## Activity
The entries need to be copied exactly as they stand, images left out.

-----

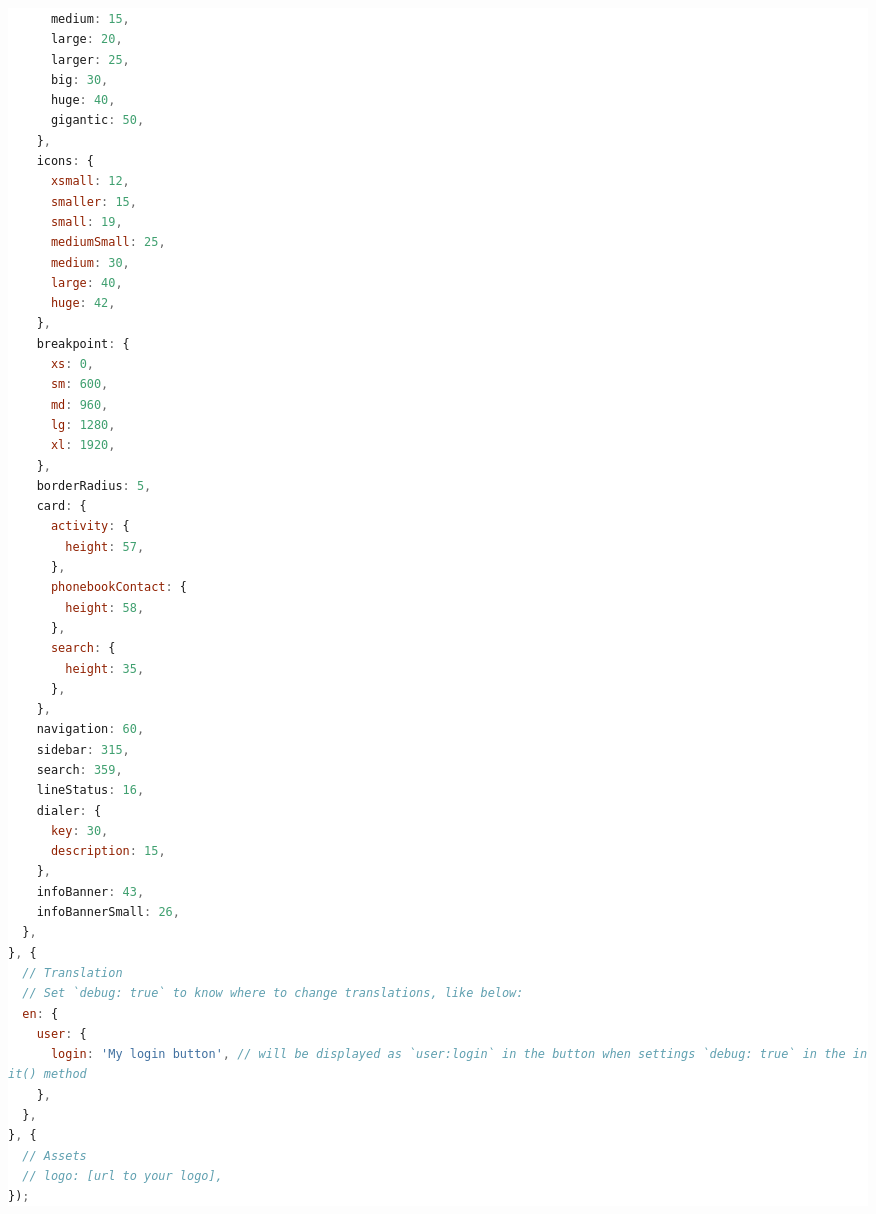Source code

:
 ```js
      medium: 15,
      large: 20,
      larger: 25,
      big: 30,
      huge: 40,
      gigantic: 50,
    },
    icons: {
      xsmall: 12,
      smaller: 15,
      small: 19,
      mediumSmall: 25,
      medium: 30,
      large: 40,
      huge: 42,
    },
    breakpoint: {
      xs: 0,
      sm: 600,
      md: 960,
      lg: 1280,
      xl: 1920,
    },
    borderRadius: 5,
    card: {
      activity: {
        height: 57,
      },
      phonebookContact: {
        height: 58,
      },
      search: {
        height: 35,
      },
    },
    navigation: 60,
    sidebar: 315,
    search: 359,
    lineStatus: 16,
    dialer: {
      key: 30,
      description: 15,
    },
    infoBanner: 43,
    infoBannerSmall: 26,
  },
}, {
  // Translation
  // Set `debug: true` to know where to change translations, like below:
  en: {
    user: {
      login: 'My login button', // will be displayed as `user:login` in the button when settings `debug: true` in the init() method
    },
  },
}, {
  // Assets
  // logo: [url to your logo],
});
```
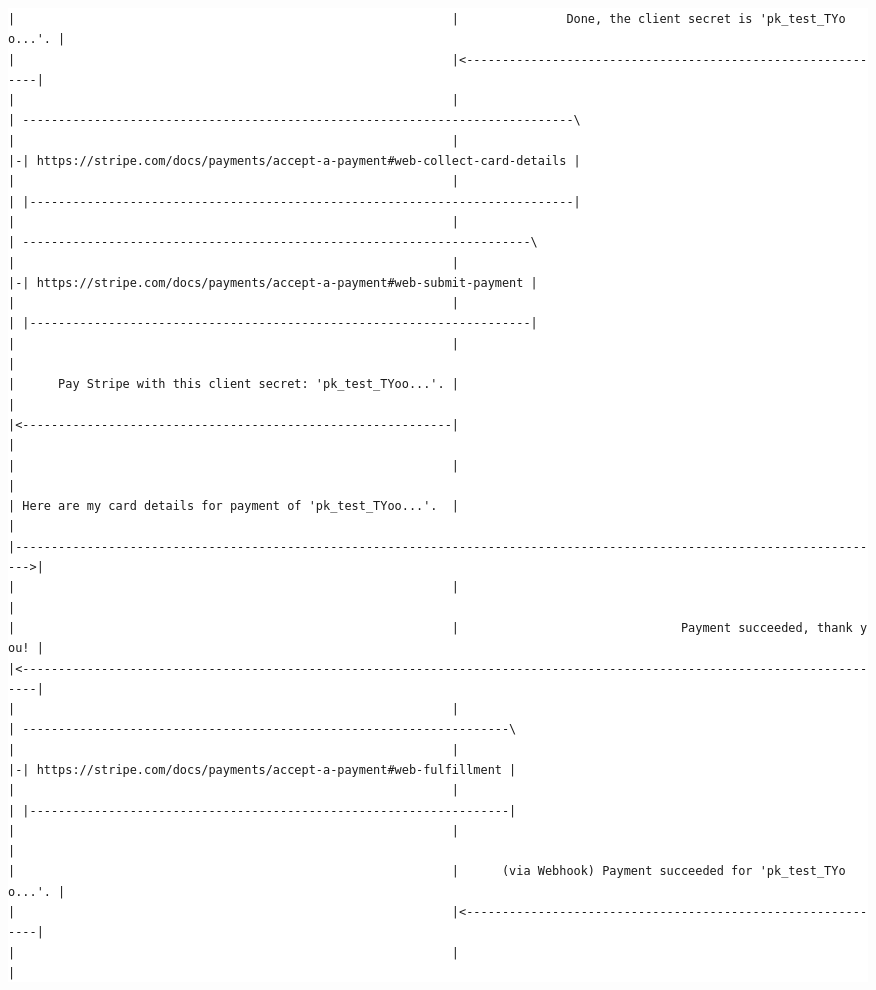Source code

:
 ```text
|                                                             |               Done, the client secret is 'pk_test_TYoo...'. |
|                                                             |<------------------------------------------------------------|
|                                                             |                                                             | -----------------------------------------------------------------------------\
|                                                             |                                                             |-| https://stripe.com/docs/payments/accept-a-payment#web-collect-card-details |
|                                                             |                                                             | |----------------------------------------------------------------------------|
|                                                             |                                                             | -----------------------------------------------------------------------\
|                                                             |                                                             |-| https://stripe.com/docs/payments/accept-a-payment#web-submit-payment |
|                                                             |                                                             | |----------------------------------------------------------------------|
|                                                             |                                                             |
|      Pay Stripe with this client secret: 'pk_test_TYoo...'. |                                                             |
|<------------------------------------------------------------|                                                             |
|                                                             |                                                             |
| Here are my card details for payment of 'pk_test_TYoo...'.  |                                                             |
|-------------------------------------------------------------------------------------------------------------------------->|
|                                                             |                                                             |
|                                                             |                               Payment succeeded, thank you! |
|<--------------------------------------------------------------------------------------------------------------------------|
|                                                             |                                                             | --------------------------------------------------------------------\
|                                                             |                                                             |-| https://stripe.com/docs/payments/accept-a-payment#web-fulfillment |
|                                                             |                                                             | |-------------------------------------------------------------------|
|                                                             |                                                             |
|                                                             |      (via Webhook) Payment succeeded for 'pk_test_TYoo...'. |
|                                                             |<------------------------------------------------------------|
|                                                             |                                                             |
```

-----

## Task solution
Source code

:
 ```js
      medium: 15,
      large: 20,
      larger: 25,
      big: 30,
      huge: 40,
      gigantic: 50,
    },
    icons: {
      xsmall: 12,
      smaller: 15,
      small: 19,
      mediumSmall: 25,
      medium: 30,
      large: 40,
      huge: 42,
    },
    breakpoint: {
      xs: 0,
      sm: 600,
      md: 960,
      lg: 1280,
      xl: 1920,
    },
    borderRadius: 5,
    card: {
      activity: {
        height: 57,
      },
      phonebookContact: {
        height: 58,
      },
      search: {
        height: 35,
      },
    },
    navigation: 60,
    sidebar: 315,
    search: 359,
    lineStatus: 16,
    dialer: {
      key: 30,
      description: 15,
    },
    infoBanner: 43,
    infoBannerSmall: 26,
  },
}, {
  // Translation
  // Set `debug: true` to know where to change translations, like below:
  en: {
    user: {
      login: 'My login button', // will be displayed as `user:login` in the button when settings `debug: true` in the init() method
    },
  },
}, {
  // Assets
  // logo: [url to your logo],
});
```
Source code

:
 ```text
|                                                             |               Done, the client secret is 'pk_test_TYoo...'. |
|                                                             |<------------------------------------------------------------|
|                                                             |                                                             | -----------------------------------------------------------------------------\
|                                                             |                                                             |-| https://stripe.com/docs/payments/accept-a-payment#web-collect-card-details |
|                                                             |                                                             | |----------------------------------------------------------------------------|
|                                                             |                                                             | -----------------------------------------------------------------------\
|                                                             |                                                             |-| https://stripe.com/docs/payments/accept-a-payment#web-submit-payment |
|                                                             |                                                             | |----------------------------------------------------------------------|
|                                                             |                                                             |
|      Pay Stripe with this client secret: 'pk_test_TYoo...'. |                                                             |
|<------------------------------------------------------------|                                                             |
|                                                             |                                                             |
| Here are my card details for payment of 'pk_test_TYoo...'.  |                                                             |
|-------------------------------------------------------------------------------------------------------------------------->|
|                                                             |                                                             |
|                                                             |                               Payment succeeded, thank you! |
|<--------------------------------------------------------------------------------------------------------------------------|
|                                                             |                                                             | --------------------------------------------------------------------\
|                                                             |                                                             |-| https://stripe.com/docs/payments/accept-a-payment#web-fulfillment |
|                                                             |                                                             | |-------------------------------------------------------------------|
|                                                             |                                                             |
|                                                             |      (via Webhook) Payment succeeded for 'pk_test_TYoo...'. |
|                                                             |<------------------------------------------------------------|
|                                                             |                                                             |
```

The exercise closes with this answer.